Dazai wciąż odtwarzał w głowie rozmowę, którą kilka dni wcześniej odbył z Nakaharą, gdy uznali, że oglądanie serialu z poziomu kanapy było nudne, więc przenieśli się na antresolę i machali nogami poza ogrodzeniem. Rudzielec oparł wtedy policzek o jego ramię i poruszył temat, którego Dazai wybitnie mocno poruszać nie chciał. Chuuya, który z dnia na dzień dosłownie rozkwitał, nie chciał pozwolić ukochanemu na życie z zadrą w sercu, a właśnie tym była dla niego cała sytuacja z nowo odnalezioną siostrą. Rudzielec stwierdził, że co złego może się stać. W najgorszym wypadku każe siostrę zabić albo wyrzucić gdzieś na drugim końcu świata. W najlepszym odzyska część rodziny. Osamu próbował co prawda wytknąć Nakaharze, że to nie jest tak proste i że jest o wiele więcej rzeczy, które mogą pójść nie tak, ale rudzielec nie chciał o tym nawet słyszeć.

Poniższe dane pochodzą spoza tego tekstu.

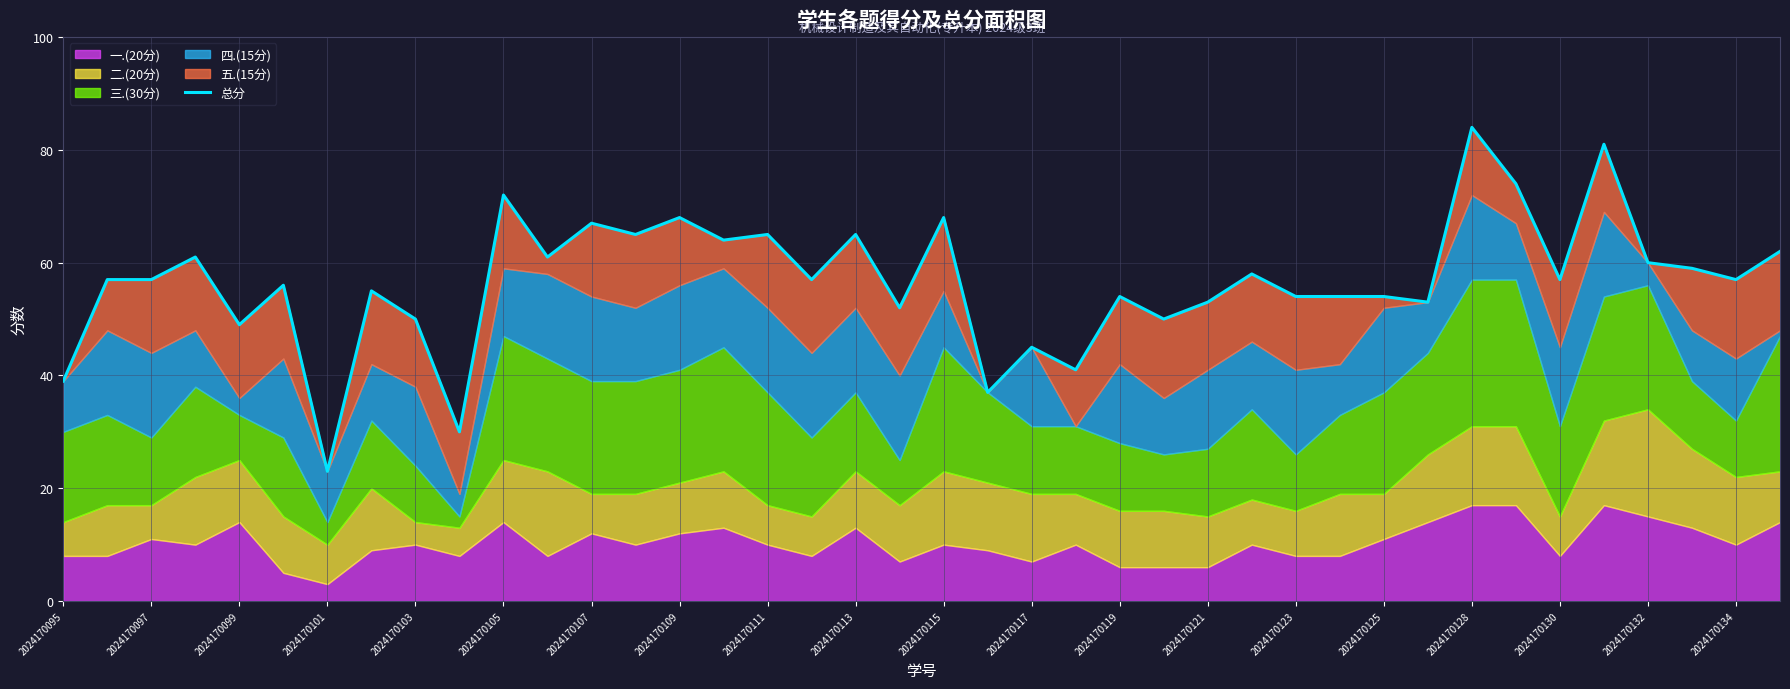

What is the difference between the second highest and second lowest values?

51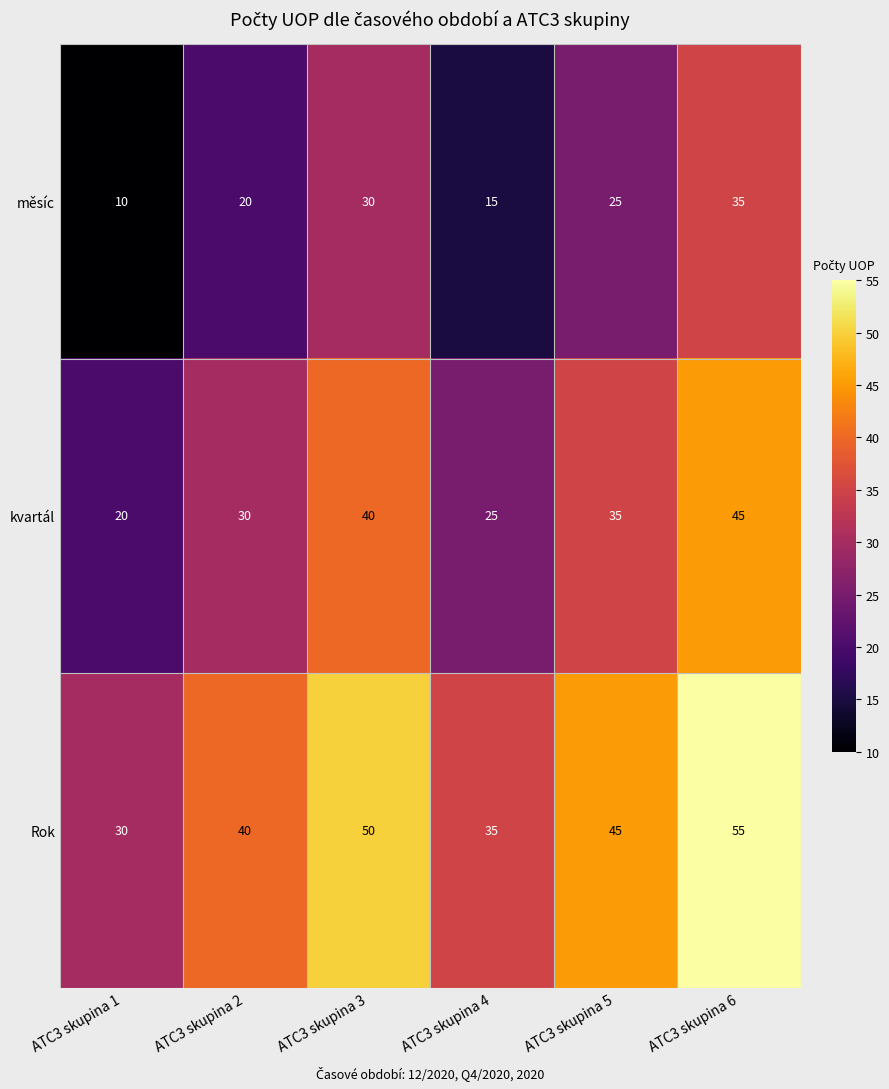

What is the difference between the kvartál values at ATC3 skupina 4 and ATC3 skupina 3?

15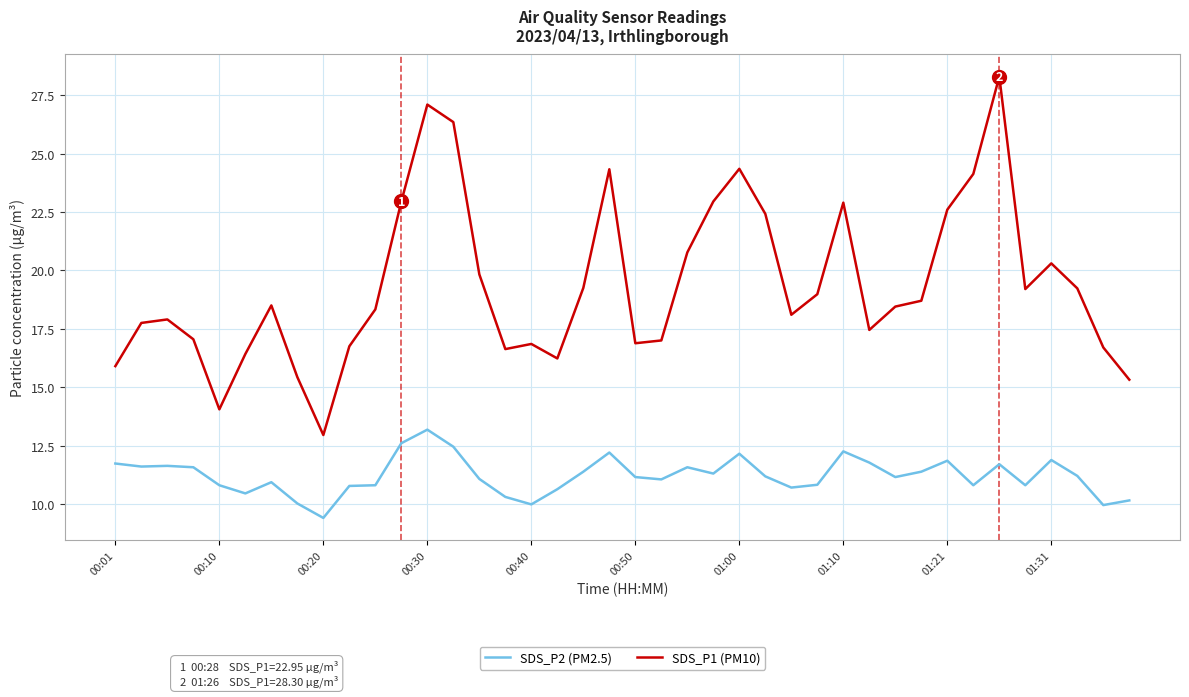

What is the minimum value shown in the chart?

9.4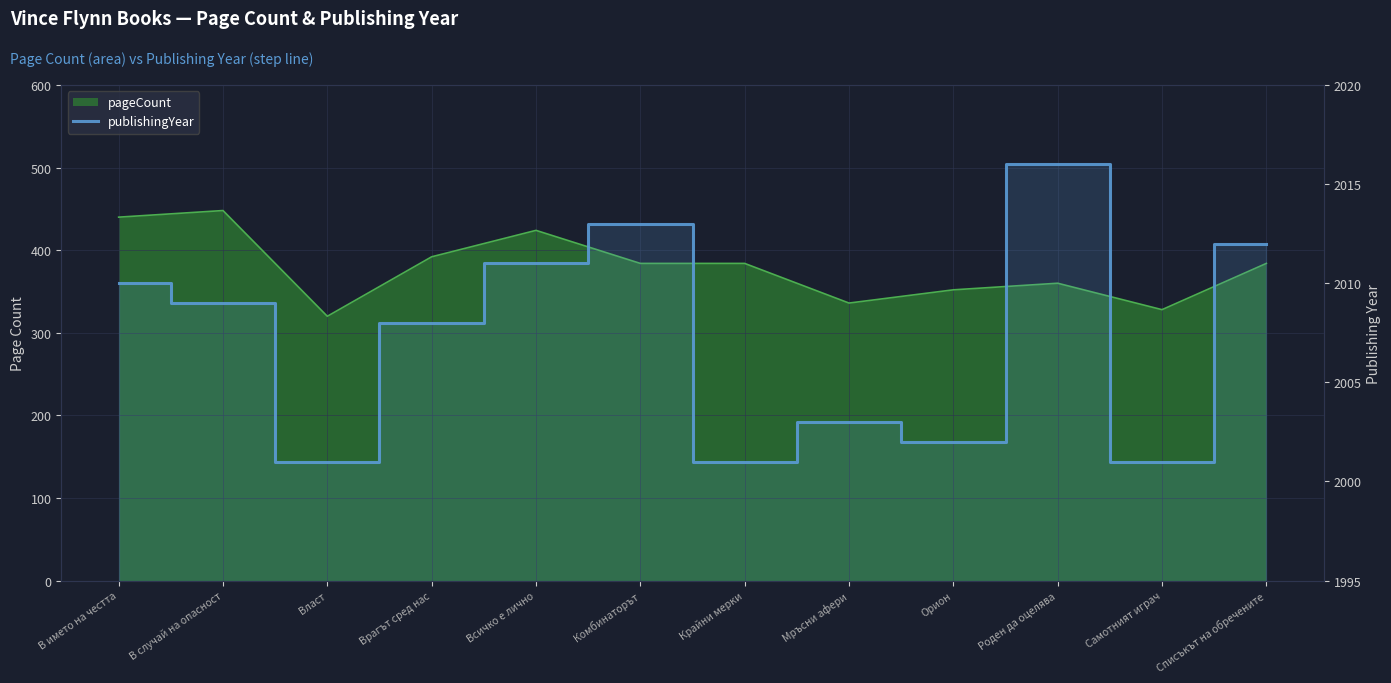

At which label is the value closest to 2008?

Врагът сред нас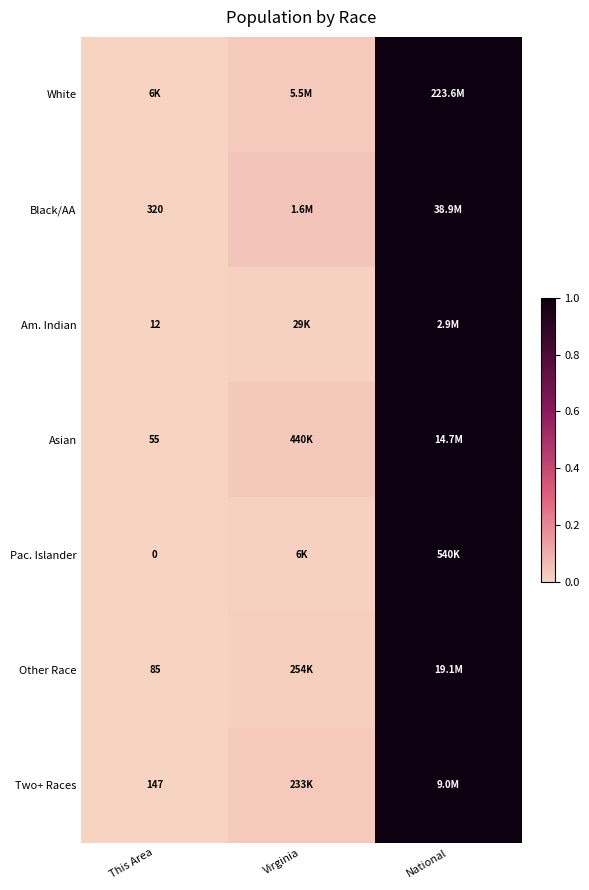

Is the value of Am. Indian at This Area greater than the value of Asian at This Area?

No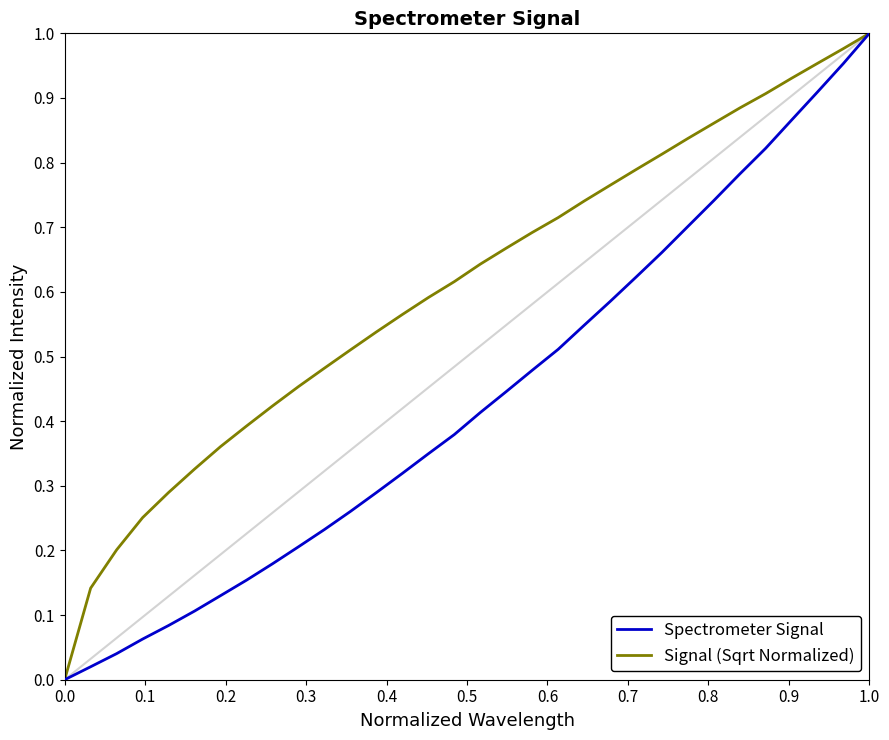

How many categories are shown in the chart?

32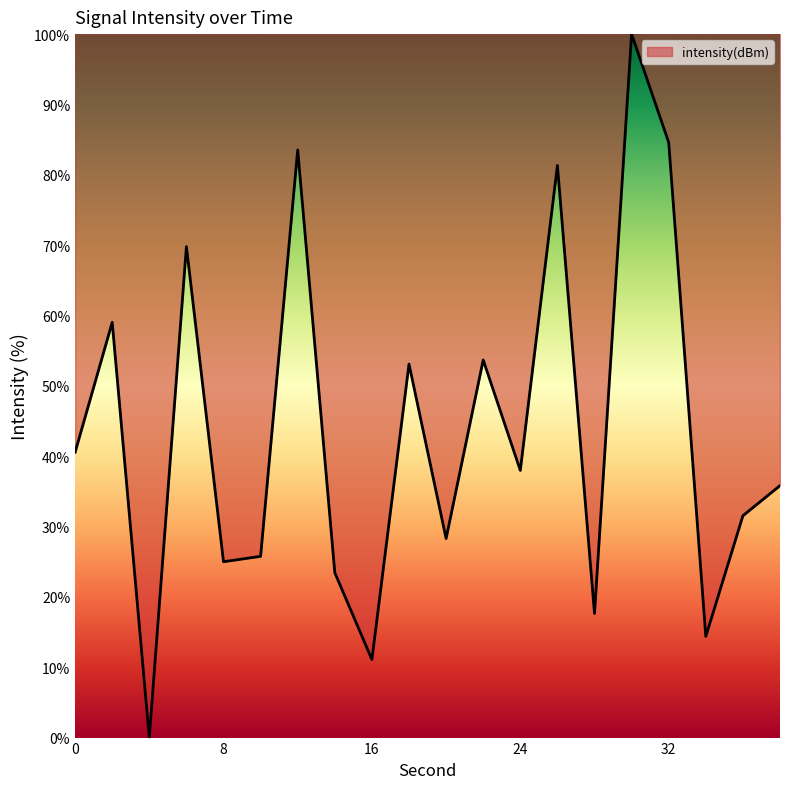

How many categories are shown in the chart?

20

Tak więc Dazai uległ pod ogromem namów Chuuyi, który w pewnym momencie był gotów użyć argumentu, że nie wpuści Osamu do łóżka dopóki ten nie zamknie tej jednej sprawy. I właśnie przez to brunet musiał zrewidować swoje poglądy na tę sprawę. Zrobił od rana wszystko, co tylko mógł, żeby się uspokoić, choć miał wrażenie, że z nerwów trzęsły mu się ręce. Kupił kilka różnych kaw w Starbucksie i udając, że wszystko jest absolutnie w porządku, przeszedł przez bramki i prosto do windy. Przez chwilę korciło go nawet by użyć Zdolności i zniszczyć maszynę, która odpowiadała za ruch małego, blaszanego pudełka. Na dobrą sprawę chciało mu się śmiać. Miał wszystko. Ukochaną osobę, dom, przyjaciół, pracę. A mimo to czasem czuł w sercu pustkę. Czasami czegoś mu brakowało. Miał też zachowywać się jak dorosły, przewodzić organizacji, która miała stać się przecież najlepszą na świecie, a bał się spojrzeć w oczy własnej siostrze.

Z jednej strony wiedział, że wyrządził jej ogromną krzywdę. Może rzeczywiście większym miłosierdziem byłoby zabić ją wtedy, przy rodzicach. Nawet po tylu latach Dazai nie potrafił do końca szczerze przyznać, dlaczego tego nie zrobił. Może chciał by ktoś przeżył los podobny do jego. Może nie był w stanie jej zamordować. A może nawet nie chciał poznać odpowiedzi na to pytanie. Na własny użytek włącznie. I wiedział, że tłumaczenie się, że rodzina skrzywdziła go najpierw, więc miał prawo zaatakować, obronić się, to się na nic mogło zdać. Jasne, był wtedy dzieciakiem, ale tak, jak nie znajdował usprawiedliwienia dla swoich działań wtedy, tak nie zmieniło się to przez ostatnich kilka lat.

Osamu odetchnął ciężko i uśmiechnął się nieco sztucznie, gdy drzwi windy otworzyły się. Strażnicy przepuścili go, schylając głowy w wyrazie powitania i szacunku, a chłopak przez chwilę poczuł się pewniej. Może i czasami czuł się jak zagubiony dwunastolatek, ale wystarczyła drobnostka by przypomniał sobie, kim jest i jak bardzo rozwinął się od czasu, gdy ostatnio bał się sam siebie. Cała jego nowo nabyta pewność siebie zniknęła jednak, jak ręką odjął, gdy musiał schylić się by uniknąć rzuconej w jego stronę książki. Dazai nie skomentował tego tylko zabrał leżące na podłodze tomiszcze i razem z kawami odłożył je na stolik niedaleko.

- Wszystkich moich pracowników tak witasz? - spytał, starając się zachować luźny i neutralny ton, jakby spotkał się z Seiką pierwszy raz w życiu, a nie jakby łączyła ich jakakolwiek historia.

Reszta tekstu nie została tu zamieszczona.